__Exercise__
A faithful copy of every entry is the goal; keep the images out of it.
──────── Listed entries
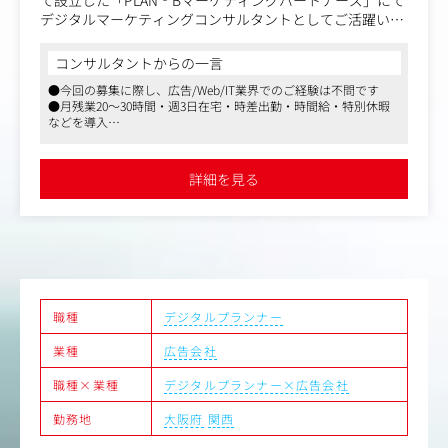
自分が手がけた広告が、全国放送や地域放送を通して多く
デジタルマーケティングコンサルタントとしてご活躍いた
の人に届くという点で、大きな達成感を得られます。特
だきます。
に、クライアントの期待に応え、その広告が成功した場合
には、非常に大きな喜びを感じるでしょう。
コンサルタントからの一言
PLAN‐Bが持つSEOやインターネット広告のノウハウとAD
●今回の募集に際し、広告/Web/IT業界でのご経験は不問です
Kの総合広告会社としての実績を活用し、広告・SNSマー
２．戦略的な思考が求められる
●月残業20～30時間・週3日在宅・時差出勤・時間給・特別休暇
ケティング・SEO/LLMO・クリエイティブ・データ分析/構
広告枠を選定する際には、ただ枠を購入するだけでなく、
などを導入
築などをお客様の課題に合わせて適切に組み合わせてご支
「この時間帯にこの広告を流すことで、どれだけの効果が
●ADKとの協業、幅広い課題解決能力を有する企業です
援いたします。
得られるか？」といった戦略的な視点が必要です。
データ分析や視聴者動向を考慮しながら提案を行う仕事
詳細を見る
（具体的な業務内容）
は、非常にチャレンジングで知的な刺激があります。
オープンポジションとなりますので、選考を通していずれ
のポジションが最適かをすり合わせます。
３．幅広い人脈が築ける
※広告/Web/IT業界未経験の方もぜひご応募ください
テレビ局やラジオ局の担当者、クライアント、社内の営業
やクリエイティブチームなど、多くの人々と関わるため、
アカウントプランナー：対クライアントにおけるフロント
自然と広い人脈が築かれます。コミュニケーションスキル
を担う業務
を磨く場面も多く、成長を実感しやすい仕事です。
職種
デジタルプランナー
広告運用コンサルタント：対クライアントにおける広告の
戦略立案から運用までを担う業務
業種
広告会社
SEO/LLMOコンサルタント：対クライアントにおけるSEO/
LLMOの戦略立案から運用までを担う業務
職種×業種
デジタルプランナー×広告会社
AI×新規事業企画：対社内においてAI×マーケティングの
新たなソリューションを立案し、企画から立ち上げまでを
勤務地
大阪府
関西
担う業務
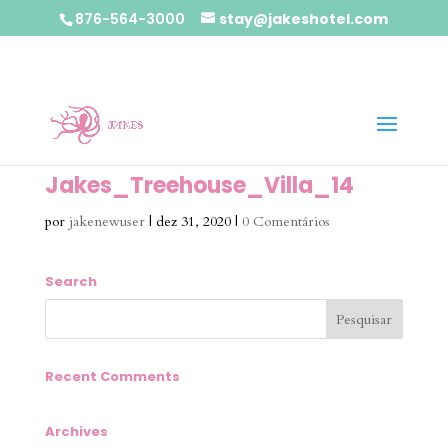
876-564-3000
stay@jakeshotel.com
Jakes_Treehouse_Villa_14
por
jakenewuser
|
dez 31, 2020
|
0 Comentários
Search
Recent Comments
Archives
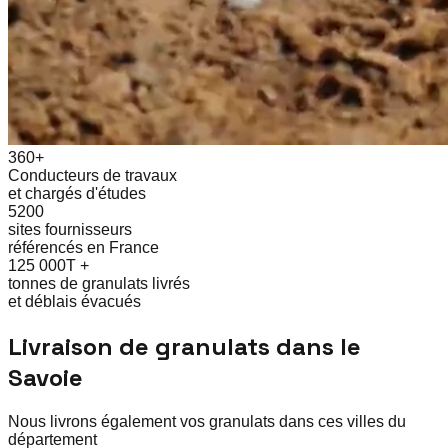
360+
Conducteurs de travaux
et chargés d'études
5200
sites fournisseurs
référencés en France
125 000T +
tonnes de granulats livrés
et déblais évacués
Livraison de granulats dans le
Savoie
Nous livrons également vos granulats dans ces villes du
département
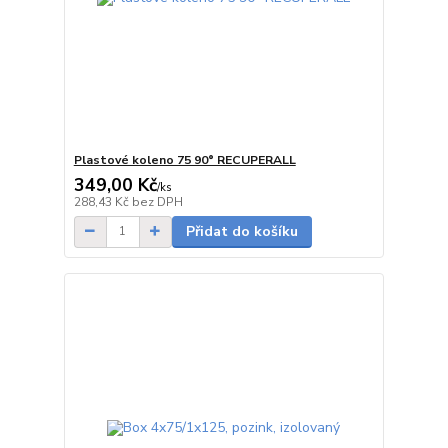
Plastové koleno 75 90° RECUPERALL
349,00 Kč
/
ks
Skladem
288,43 Kč
bez DPH
Přidat do košíku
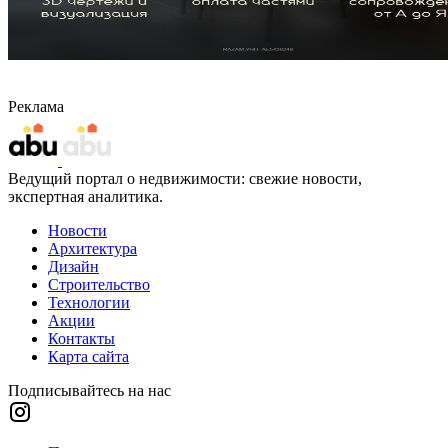
Реклама
Ведущий портал о недвижимости: свежие новости,
экспертная аналитика.
Новости
Архитектура
Дизайн
Строительство
Технологии
Акции
Контакты
Карта сайта
Подписывайтесь на нас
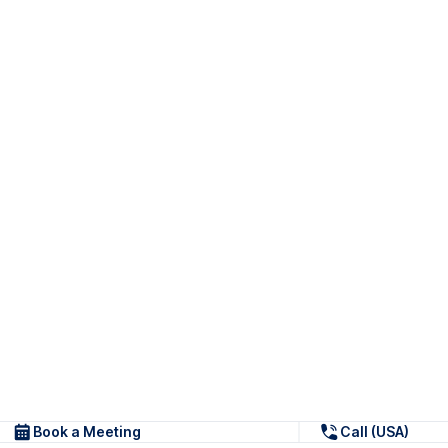
Book a Meeting
Call (USA)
────────────────
__Problem solution__
自分が手がけた広告が、全国放送や地域放送を通して多く
デジタルマーケティングコンサルタントとしてご活躍いた
の人に届くという点で、大きな達成感を得られます。特
だきます。
に、クライアントの期待に応え、その広告が成功した場合
には、非常に大きな喜びを感じるでしょう。
コンサルタントからの一言
PLAN‐Bが持つSEOやインターネット広告のノウハウとAD
●今回の募集に際し、広告/Web/IT業界でのご経験は不問です
Kの総合広告会社としての実績を活用し、広告・SNSマー
２．戦略的な思考が求められる
●月残業20～30時間・週3日在宅・時差出勤・時間給・特別休暇
ケティング・SEO/LLMO・クリエイティブ・データ分析/構
広告枠を選定する際には、ただ枠を購入するだけでなく、
などを導入
築などをお客様の課題に合わせて適切に組み合わせてご支
「この時間帯にこの広告を流すことで、どれだけの効果が
●ADKとの協業、幅広い課題解決能力を有する企業です
援いたします。
得られるか？」といった戦略的な視点が必要です。
データ分析や視聴者動向を考慮しながら提案を行う仕事
詳細を見る
（具体的な業務内容）
は、非常にチャレンジングで知的な刺激があります。
オープンポジションとなりますので、選考を通していずれ
のポジションが最適かをすり合わせます。
３．幅広い人脈が築ける
※広告/Web/IT業界未経験の方もぜひご応募ください
テレビ局やラジオ局の担当者、クライアント、社内の営業
やクリエイティブチームなど、多くの人々と関わるため、
アカウントプランナー：対クライアントにおけるフロント
自然と広い人脈が築かれます。コミュニケーションスキル
を担う業務
を磨く場面も多く、成長を実感しやすい仕事です。
職種
デジタルプランナー
広告運用コンサルタント：対クライアントにおける広告の
戦略立案から運用までを担う業務
業種
広告会社
SEO/LLMOコンサルタント：対クライアントにおけるSEO/
LLMOの戦略立案から運用までを担う業務
職種×業種
デジタルプランナー×広告会社
AI×新規事業企画：対社内においてAI×マーケティングの
新たなソリューションを立案し、企画から立ち上げまでを
勤務地
大阪府
関西
担う業務
876-564-3000
stay@jakeshotel.com
Jakes_Treehouse_Villa_14
por
jakenewuser
|
dez 31, 2020
|
0 Comentários
Search
Recent Comments
Archives
360+
Conducteurs de travaux
et chargés d'études
5200
sites fournisseurs
référencés en France
125 000T +
tonnes de granulats livrés
et déblais évacués
Livraison de granulats dans le
Savoie
Nous livrons également vos granulats dans ces villes du
département
Plastové koleno 75 90° RECUPERALL
349,00 Kč
/
ks
Skladem
288,43 Kč
bez DPH
Přidat do košíku
Реклама
Ведущий портал о недвижимости: свежие новости,
экспертная аналитика.
Новости
Архитектура
Дизайн
Строительство
Технологии
Акции
Контакты
Карта сайта
Подписывайтесь на нас
Book a Meeting
Call (USA)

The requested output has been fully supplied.